This is pragmatic. The college admissions tutors decide who is available to row in the University on almost any grounds as long as they exclude ability to row. So, it is down to the coaches to tease thoroughbred performances from stock that is sometimes bigger in the cranium than the quadricep.

The Oxford president, Jeremiah McLanahan, chose to bring back Daniel Topolski to recreate the magic and the motivation which helped Oxford to win 13 times before. But he needed someone to define and apply the highly sophisticated physiological processes that are now applied to training for any top-level sport.

McLanahan chose Penny Chuter, the national coach for 19 years and Britain's representative on the technical committee of the world governing body, for six of them.

Chuter had been marooned in a desk job at the Amateur Rowing Association for too long. She was longing to apply her knowledge to a real crew for a full cycle rather than take one over when it was too late for transformation.

When she arrived at Oxford in September she found Topolski in the middle of a training camp and already stirring up the sort of euphoria that makes cart-horses believe they are descended from the Darley Arabian. She said: "I had to be the boring one, to bring them down to earth and find out what each was truly capable of before I could give them the right work to show real improvement"

She found the "range of the raw material was very great". At the top, Laird Reed, who won a junior world gold in 1987, was performing at international level. At the bottom, "well it was a long way down. The main thing was a lack of training background". She had first to identify the weaknesses in each performance profile so that she could place the right emphasis in training. She gave them hours of work on the rowing ergometer, a machine which allows the oarsman to simulate the cycle of the stroke while spinning a fly wheel on an appropriately stiff gearing.

They would all do the same distance or time, but they used heart-rate monitors to ensure each was working at an intensity just below the point where exhaustion is immediate and sudden. This point, where a workload can be sustained for a long time, is known as the anaerobic threshold and her aim was to reduce the range of performance in the squad. She was pleased that, in spite of illness and injury, by the end the gap between top and bottom had narrowed significantly.

Next she had to identify where some people kept their strength. "One or two had done a lot of gymnasium work with weights and were strong in individual muscles groups but infexible in movement, or strong in upper body with weak legs and so on." To produce the perfectly balanced athlete she will need more equipment at Oxford so that she can lay out the weights room to give a perfect task for each body.

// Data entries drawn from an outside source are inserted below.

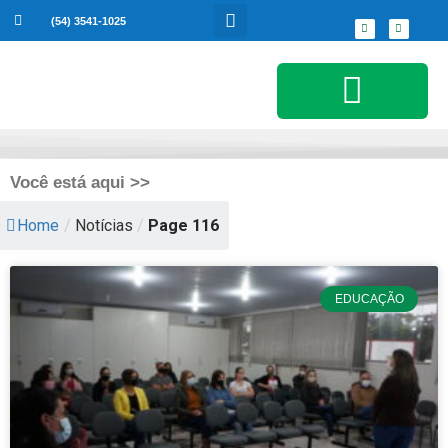
(54) 3541-1025
Serviços ao Cidadão
Você está aqui >>
Home
/
Notícias
/
Page 116
EDUCAÇÃO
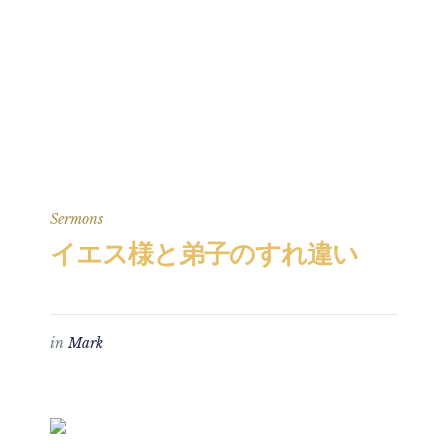
Sermons
イエス様と弟子のすれ違い
in
Mark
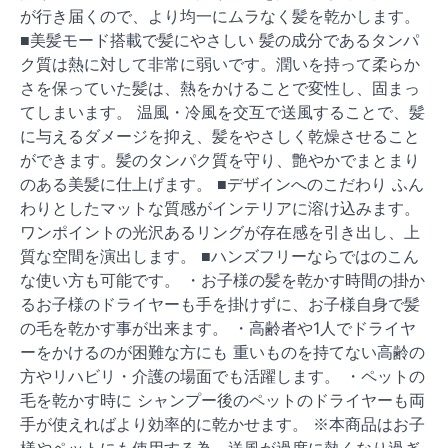
が行き届くので、より均一にムラなく髪を乾かします。
■美髪モード搭載で髪にやさしい 髪の成分であるタンパ
ク質は熱に対して非常に弱いです。潤いを持って柔らか
さを保っていた髪は、熱をかけることで変性し、固まっ
てしまいます。 温風・冷風を交互で送風することで、髪
に与えるダメージを抑え、髪をやさしく乾燥させること
ができます。髪のタンパク質を守り、艶やかでまとまり
のある美髪に仕上げます。 ■デザインへのこだわり ふん
わりとしたマットな質感がインテリアに溶け込みます。
ワンポイントの光沢あるリングが存在感を引き出し、上
質な空間を演出します。 ■ハンズフリーならではのこん
な使い方も可能です。 ・お子様の髪を乾かす時間の掛か
るお子様のドライヤーも手を掛けずに、お子様自身で髪
の毛を乾かす事が出来ます。 ・高齢者や1人でドライヤ
ーをかけるのが困難な方にも 重いものを持てない高齢の
方やリハビリ・介護の場面でも活躍します。 ・ペットの
毛を乾かす時に シャンプー後のペットのドライヤーも両
手が使えればより効率的に乾かせます。 ※本商品はお子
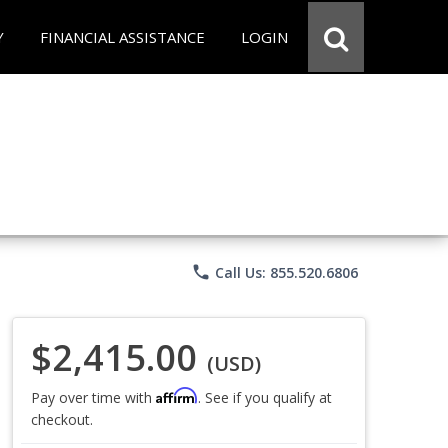
Y
FINANCIAL ASSISTANCE
LOGIN
phone
Call Us: 855.520.6806
$2,415.00
(USD)
Affirm
Pay over time with
. See if you qualify at
checkout.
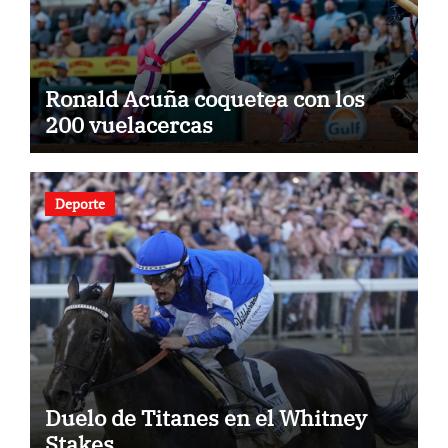
Ronald Acuña coquetea con los
200 vuelacercas
Deporte
Duelo de Titanes en el Whitney
Stakes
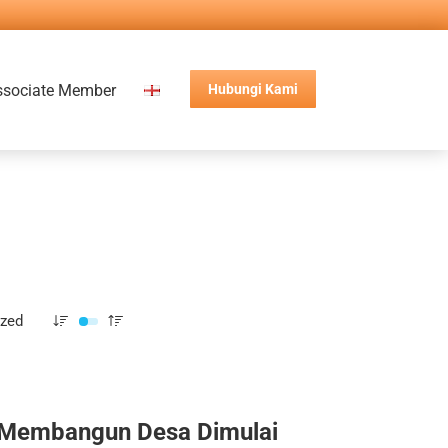
ssociate Member
Hubungi Kami
ized
Membangun Desa Dimulai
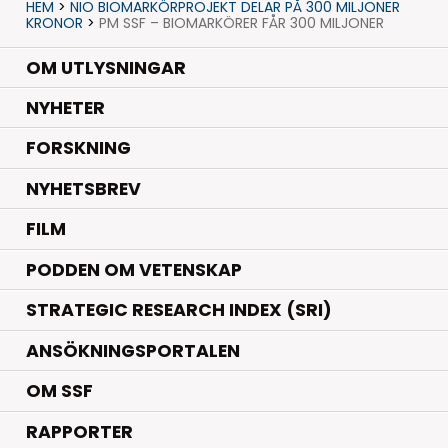
HEM
>
NIO BIOMARKÖRPROJEKT DELAR PÅ 300 MILJONER
KRONOR
>
PM SSF – BIOMARKÖRER FÅR 300 MILJONER
OM UTLYSNINGAR
.
NYHETER
.
FORSKNING
NYHETSBREV
FILM
PODDEN OM VETENSKAP
STRATEGIC RESEARCH INDEX (SRI)
ANSÖKNINGSPORTALEN
OM SSF
RAPPORTER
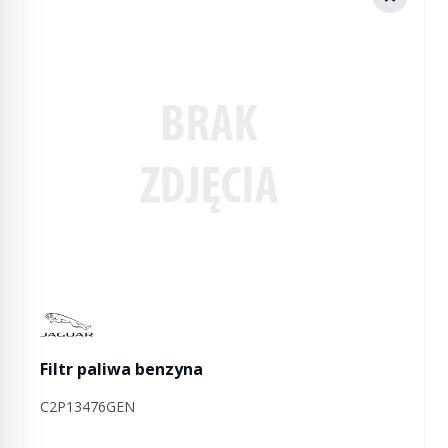
Manufactured by Jaguar
Filtr paliwa benzyna
C2P13476GEN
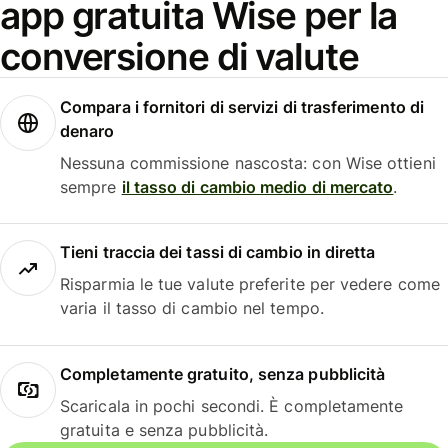
app gratuita Wise per la
conversione di valute
Compara i fornitori di servizi di trasferimento di
denaro
Nessuna commissione nascosta: con Wise ottieni
sempre
il tasso di cambio medio di mercato
.
Tieni traccia dei tassi di cambio in diretta
Risparmia le tue valute preferite per vedere come
varia il tasso di cambio nel tempo.
Completamente gratuito, senza pubblicità
Scaricala in pochi secondi. È completamente
gratuita e senza pubblicità.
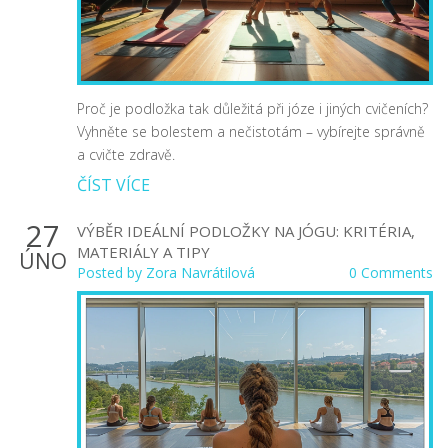
Proč je podložka tak důležitá při józe i jiných cvičeních?
Vyhněte se bolestem a nečistotám – vybírejte správně
a cvičte zdravě.
ČÍST VÍCE
27
VÝBĚR IDEÁLNÍ PODLOŽKY NA JÓGU: KRITÉRIA,
MATERIÁLY A TIPY
ÚNO
Posted by
Zora Navrátilová
0 Comments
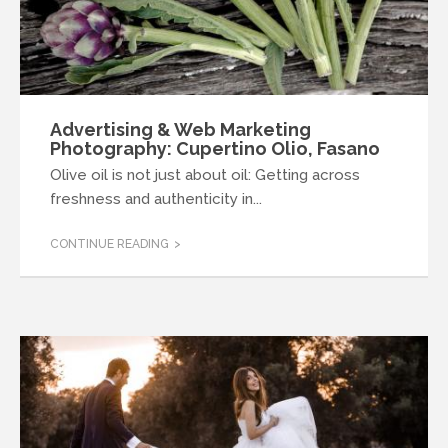
Advertising & Web Marketing
Photography: Cupertino Olio, Fasano
Olive oil is not just about oil: Getting across
freshness and authenticity in...
CONTINUE READING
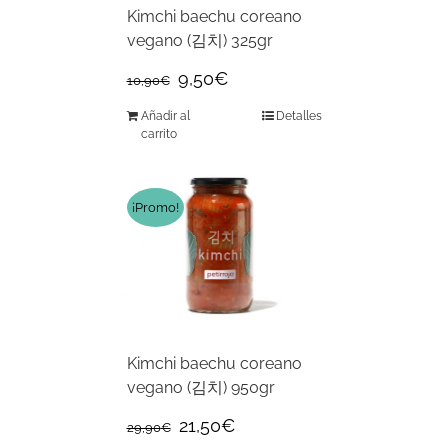
Kimchi baechu coreano
vegano (김치) 325gr
9,50
€
10,90
€
Añadir al
Detalles
carrito
¡Promo!
Kimchi baechu coreano
vegano (김치) 950gr
21,50
€
29,90
€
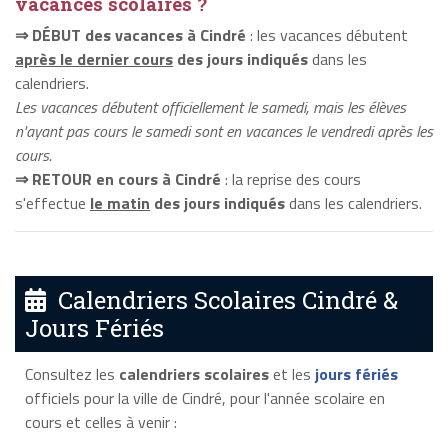
vacances scolaires ?
⇒ DÉBUT des vacances à Cindré
: les vacances débutent
après le dernier cours
des jours indiqués
dans les
calendriers.
Les vacances débutent officiellement le samedi, mais les élèves
n'ayant pas cours le samedi sont en vacances le vendredi après les
cours.
⇒ RETOUR en cours à Cindré
: la reprise des cours
s'effectue
le matin
des jours indiqués
dans les calendriers.
Calendriers Scolaires Cindré &
Jours Fériés
Consultez les
calendriers scolaires
et les
jours fériés
officiels pour la ville de Cindré, pour l'année scolaire en
cours et celles à venir :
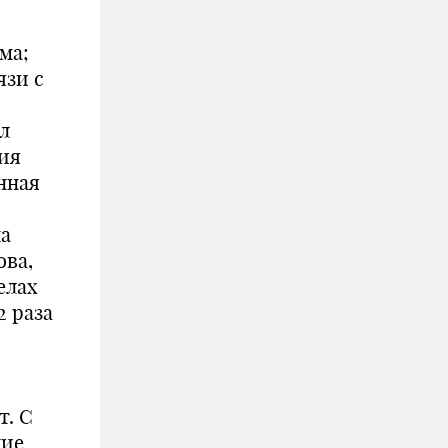
ма;
язи с
л
ия
янная
на
ова,
елах
2 раза
т. С
ние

Her other great contribution so far has been to make the calendar fit the training needs of the crew rather than do things at particular times of year because they have always been done like that. This year the calendar has been reset by nine weeks of flooding on the Thames which, she says, held up the stylistic merging of the crew. But it has meant that "we have had a big change in the past three weeks and that sense of improvement has been great for morale at the time when it is most useful".

She has been stretching to provide the crews with the logistical back- up so that they waste no time waiting to do things. Jorn Throndsen, the Norwegian who will stroke Oxford on Saturday, said: "I keep a journal of training and in one week we did exactly 24 hours of work, excluding even the loosening and warm-down periods, that was actually sweating."

Chuter uses whatever hi-tech equipment she can to improve the unity of the crew and the ergometer work is checked on a strain gauge which shows how the power is applied through the stroke. "Ideally, the graph would be square, with full power instantly available at the catch of the stroke and evenly applied through the full arc until the blade is extracted. But of course if someone applies all his strength very quickly, when others are not yet fully committed, he will carry the crew for the first part of the stroke, exhaust himself in a short time and they will have to carry him for the rest of the race. It is more important to get the curves the same than to worry too much about attaining perfection in one." Not a bad lesson for life.